** Opening ENTRIES SHOWN block **

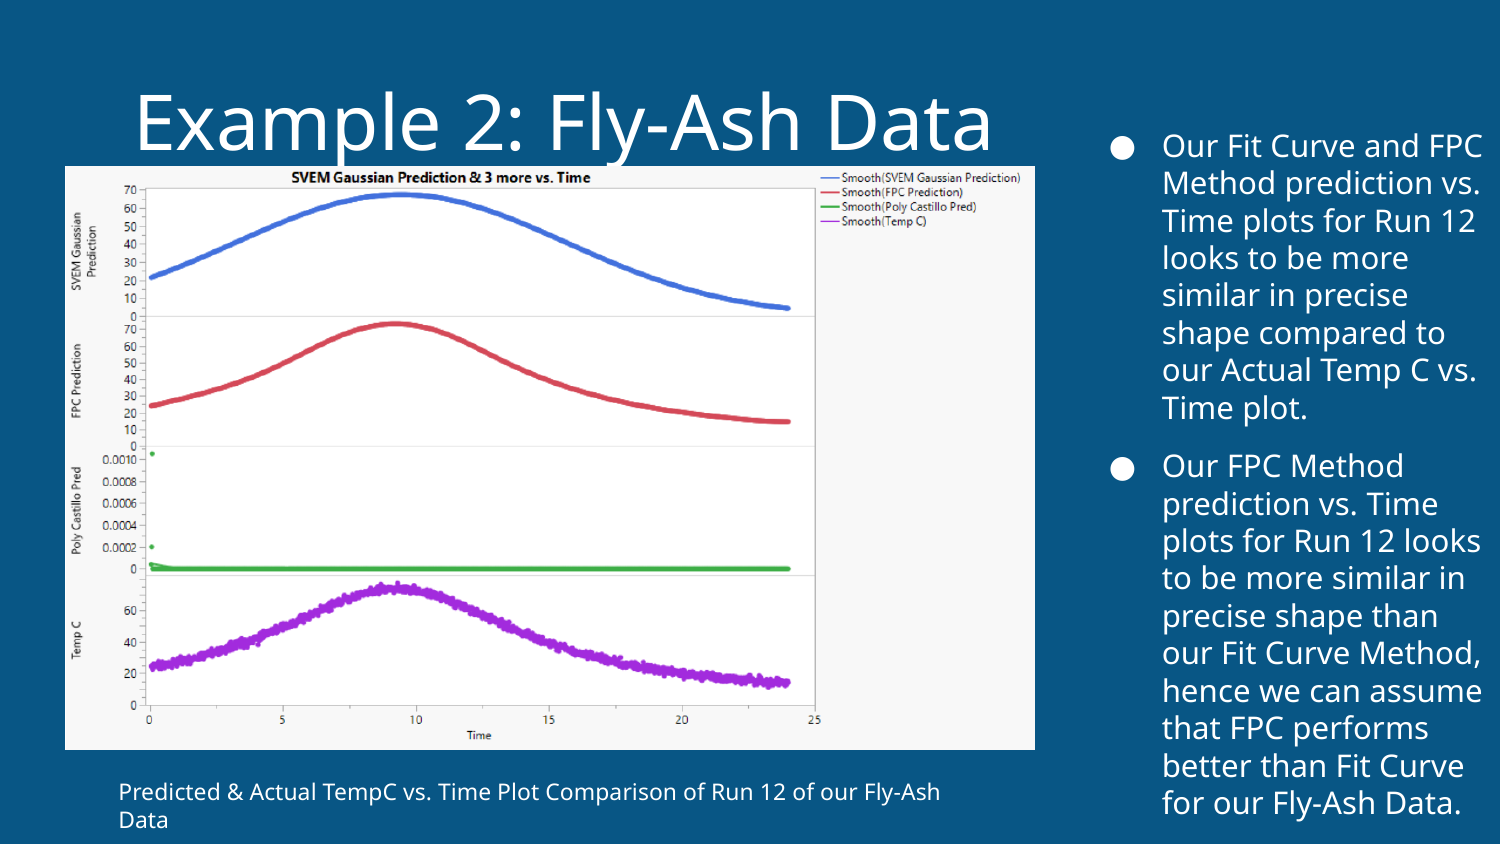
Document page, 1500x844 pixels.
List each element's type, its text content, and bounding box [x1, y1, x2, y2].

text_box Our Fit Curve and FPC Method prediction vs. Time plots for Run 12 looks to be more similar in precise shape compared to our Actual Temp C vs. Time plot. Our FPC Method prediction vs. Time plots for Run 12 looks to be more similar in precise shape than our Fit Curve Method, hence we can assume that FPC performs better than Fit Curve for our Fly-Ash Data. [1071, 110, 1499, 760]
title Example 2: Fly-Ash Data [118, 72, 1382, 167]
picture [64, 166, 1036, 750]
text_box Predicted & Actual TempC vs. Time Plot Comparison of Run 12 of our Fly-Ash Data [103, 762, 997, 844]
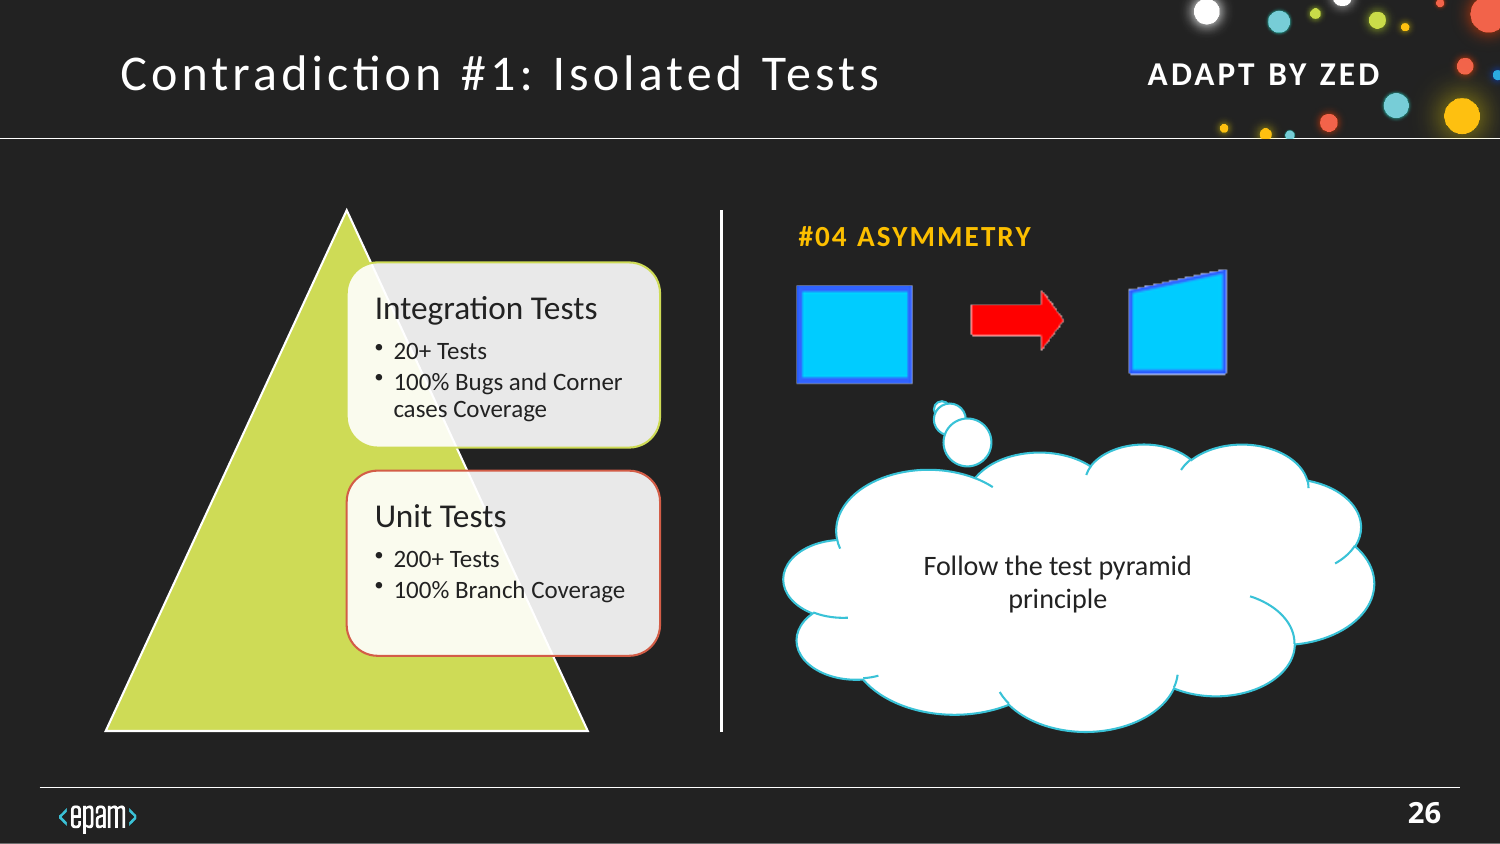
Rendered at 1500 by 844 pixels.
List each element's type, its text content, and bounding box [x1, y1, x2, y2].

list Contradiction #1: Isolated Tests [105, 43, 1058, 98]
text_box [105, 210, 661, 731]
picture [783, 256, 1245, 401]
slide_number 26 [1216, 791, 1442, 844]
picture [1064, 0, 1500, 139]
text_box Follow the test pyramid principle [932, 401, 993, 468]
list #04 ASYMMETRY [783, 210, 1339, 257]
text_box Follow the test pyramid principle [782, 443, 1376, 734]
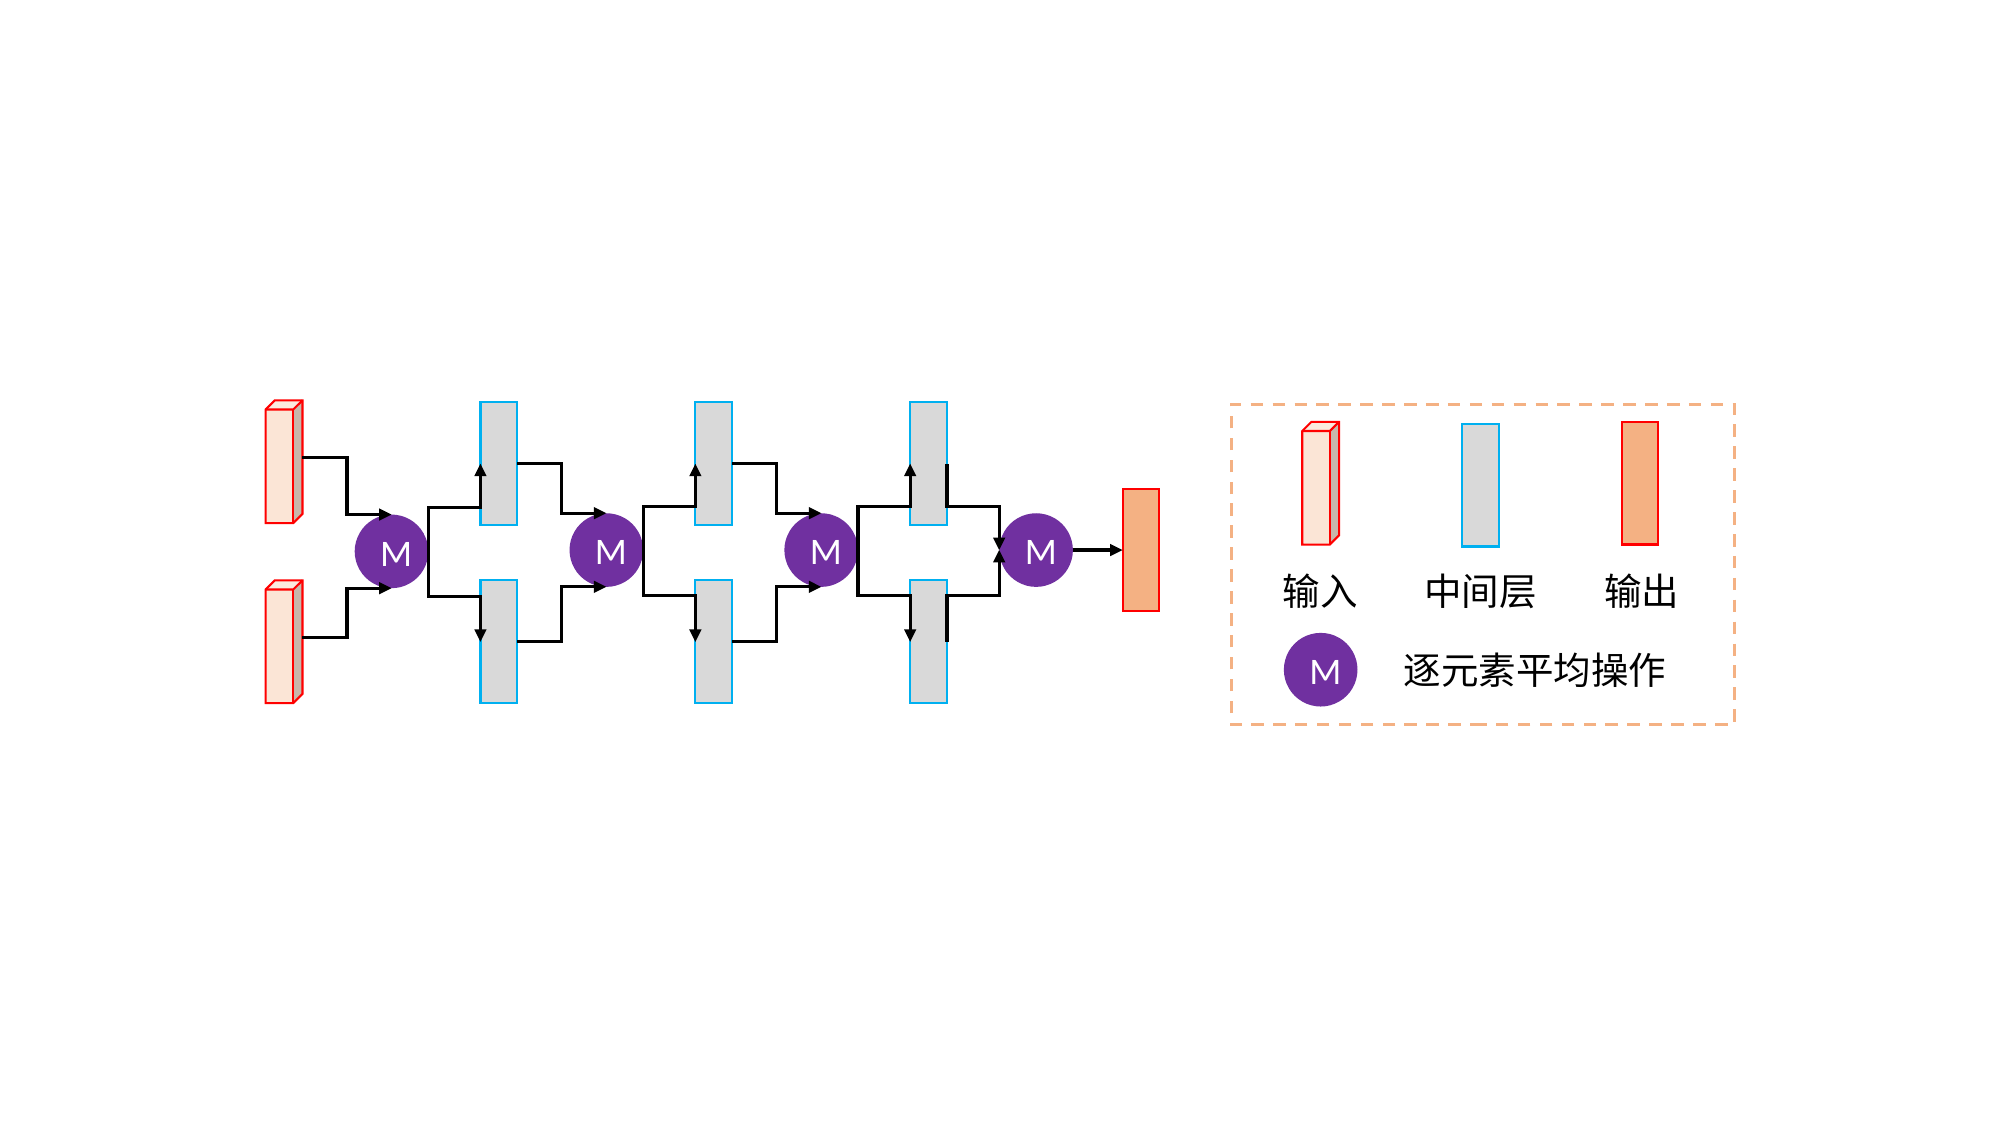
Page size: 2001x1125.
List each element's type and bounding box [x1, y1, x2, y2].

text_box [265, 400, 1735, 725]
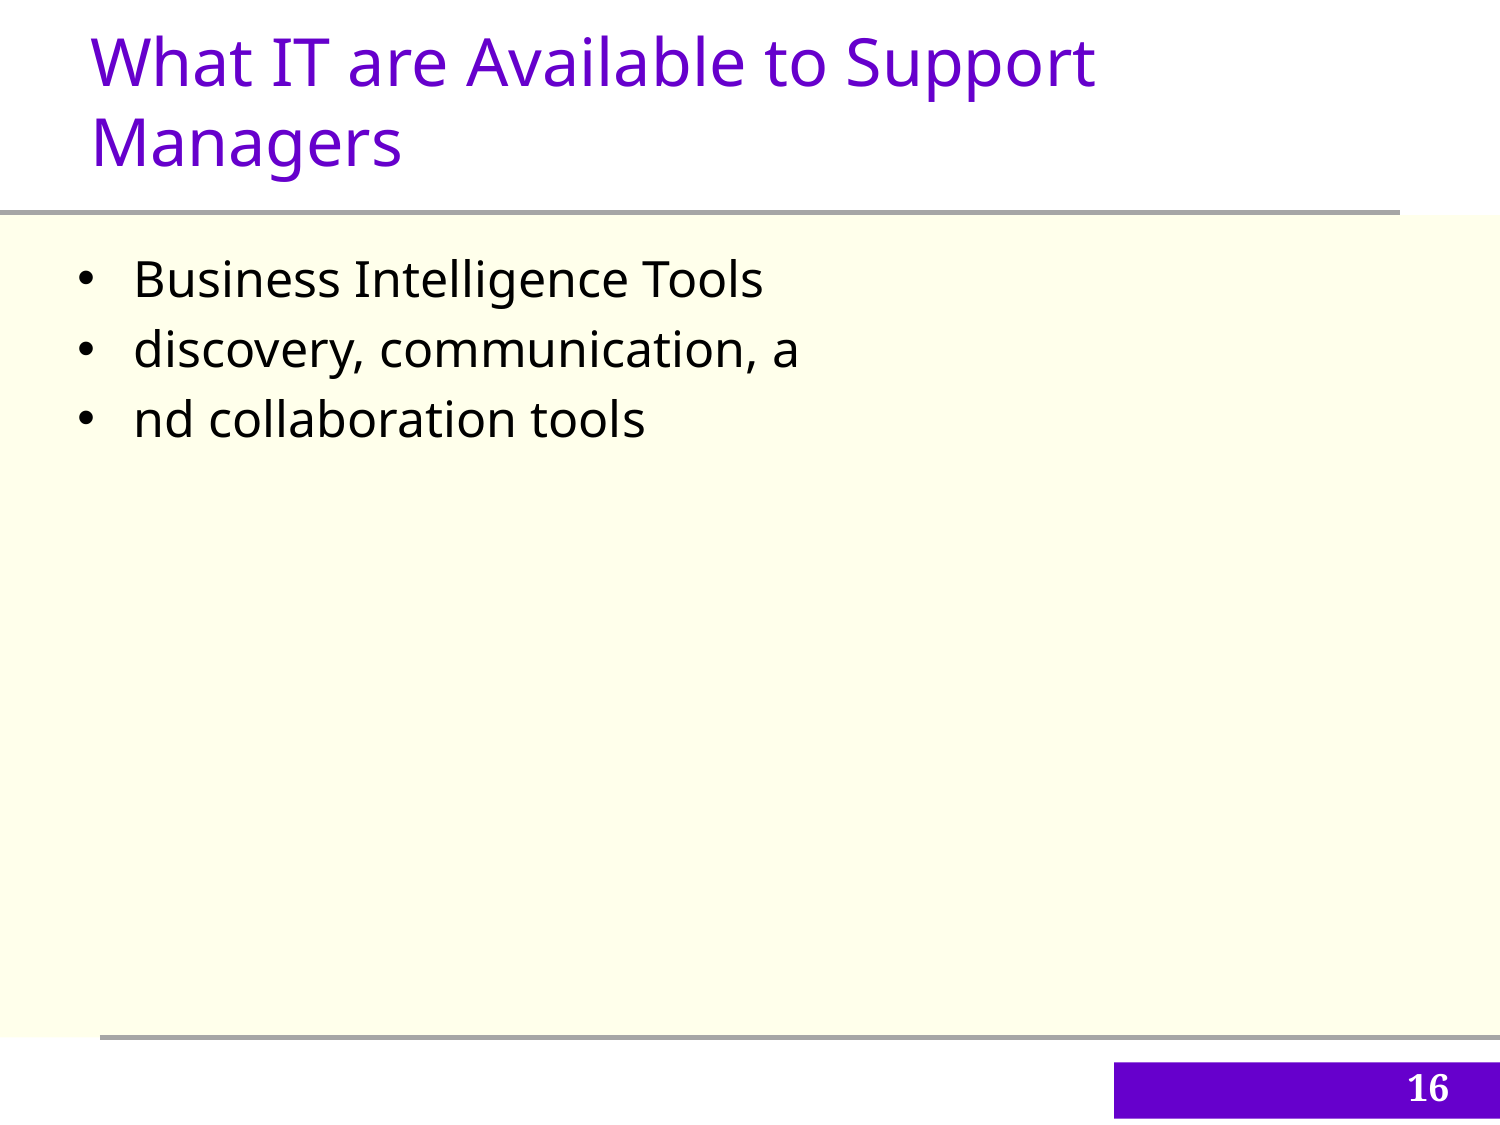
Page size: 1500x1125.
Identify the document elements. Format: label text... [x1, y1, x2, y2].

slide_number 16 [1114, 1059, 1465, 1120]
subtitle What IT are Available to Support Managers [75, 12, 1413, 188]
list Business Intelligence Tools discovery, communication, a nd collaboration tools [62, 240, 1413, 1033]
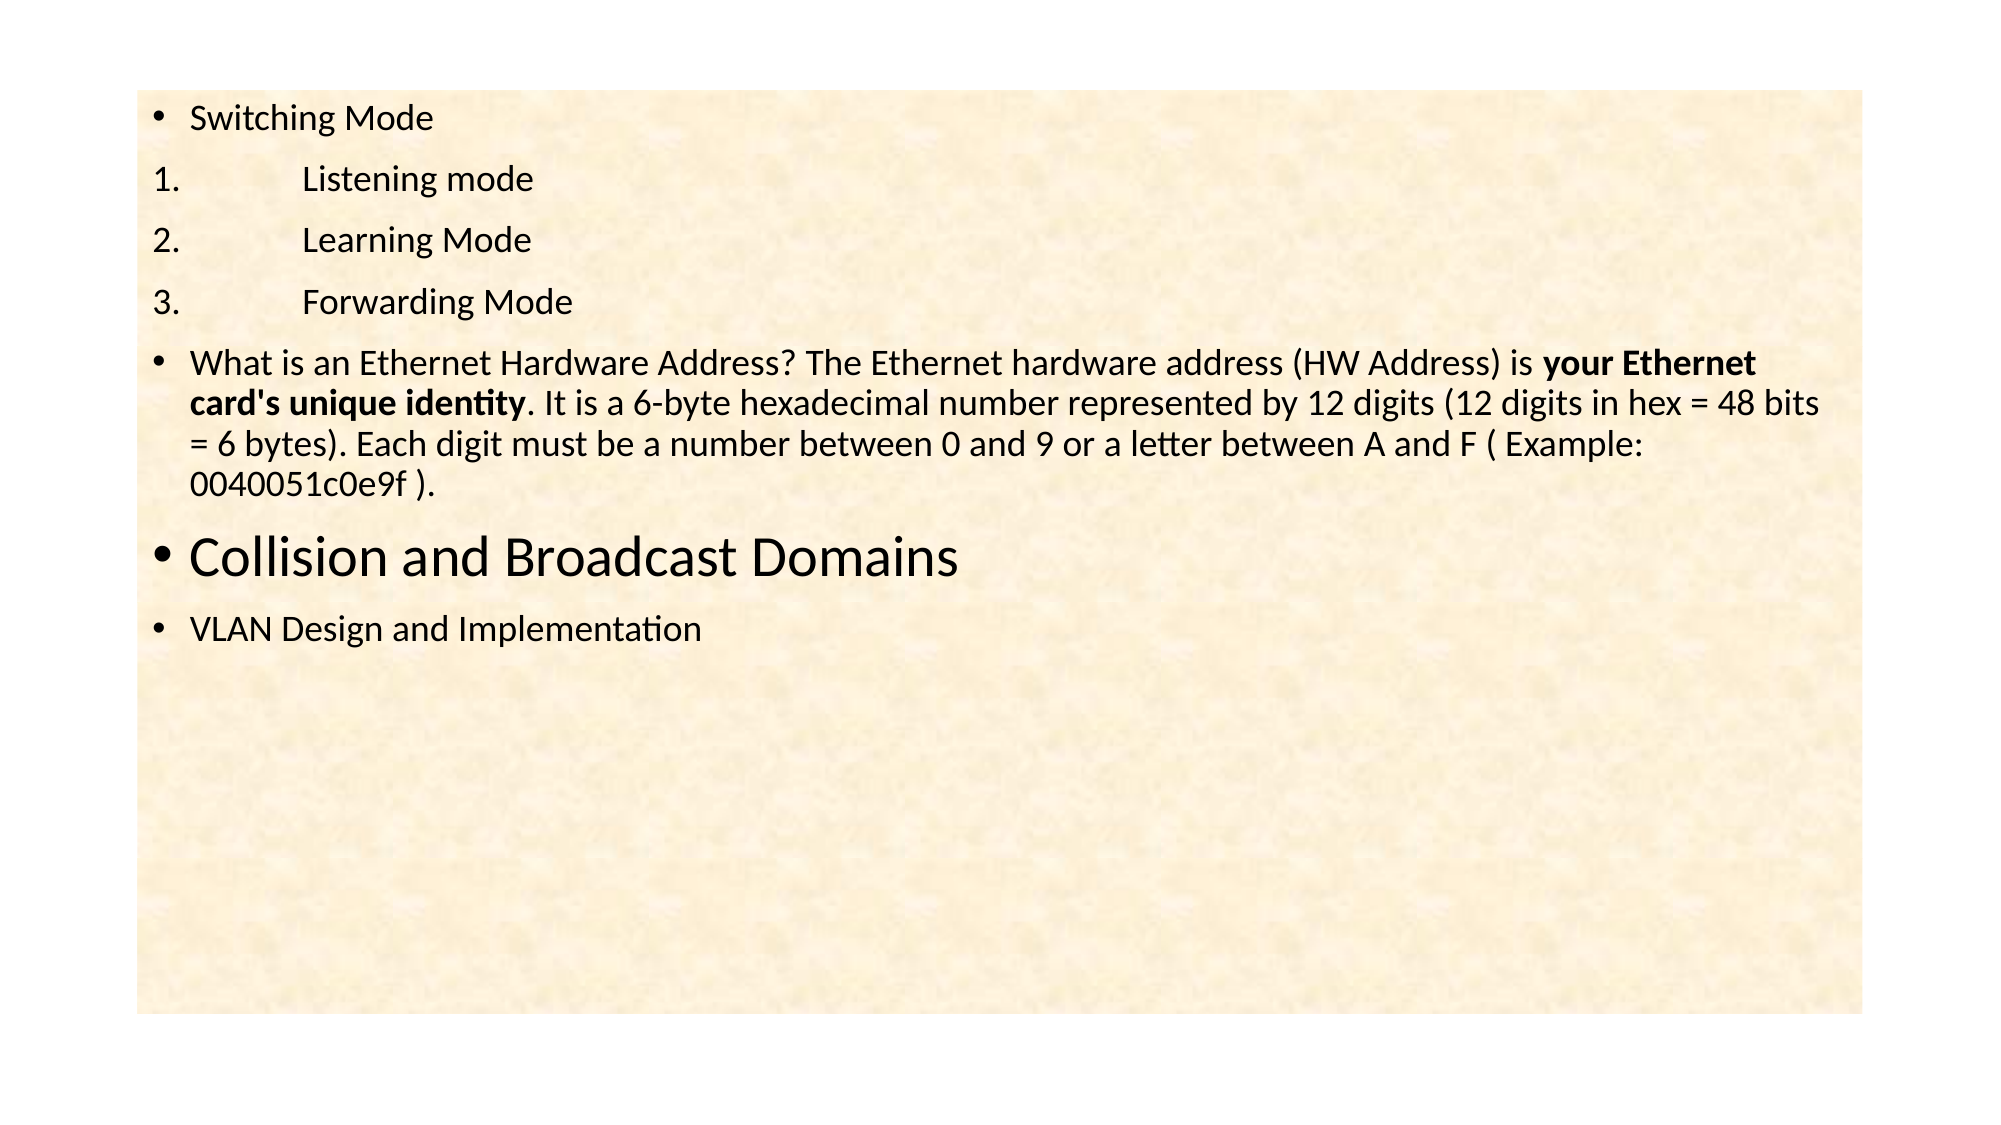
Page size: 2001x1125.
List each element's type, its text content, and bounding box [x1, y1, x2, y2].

** Closing ENTRIES SHOWN block **

## JOB ITEM
Could you repeat, exactly and with nothing else, the lines from the first line of the records through the line containing "Page size: 1500x1125."? Leave out the pictures.

## RESPONSE BOX
Document page, 1500x844 pixels.
List each element's type, its text content, and bounding box [x1, y1, x2, y2].

text_box Our Fit Curve and FPC Method prediction vs. Time plots for Run 12 looks to be more similar in precise shape compared to our Actual Temp C vs. Time plot. Our FPC Method prediction vs. Time plots for Run 12 looks to be more similar in precise shape than our Fit Curve Method, hence we can assume that FPC performs better than Fit Curve for our Fly-Ash Data. [1071, 110, 1499, 760]
title Example 2: Fly-Ash Data [118, 72, 1382, 167]
picture [64, 166, 1036, 750]
text_box Predicted & Actual TempC vs. Time Plot Comparison of Run 12 of our Fly-Ash Data [103, 762, 997, 844]
Rendered at 1500 by 844 pixels.
List each element's type, its text content, and bounding box [x1, y1, x2, y2].

list Contradiction #1: Isolated Tests [105, 43, 1058, 98]
text_box [105, 210, 661, 731]
picture [783, 256, 1245, 401]
slide_number 26 [1216, 791, 1442, 844]
picture [1064, 0, 1500, 139]
text_box Follow the test pyramid principle [932, 401, 993, 468]
list #04 ASYMMETRY [783, 210, 1339, 257]
text_box Follow the test pyramid principle [782, 443, 1376, 734]
Page size: 2001x1125.
List each element's type and bounding box [x1, y1, x2, y2].

text_box [265, 400, 1735, 725]
Page size: 1500x1125.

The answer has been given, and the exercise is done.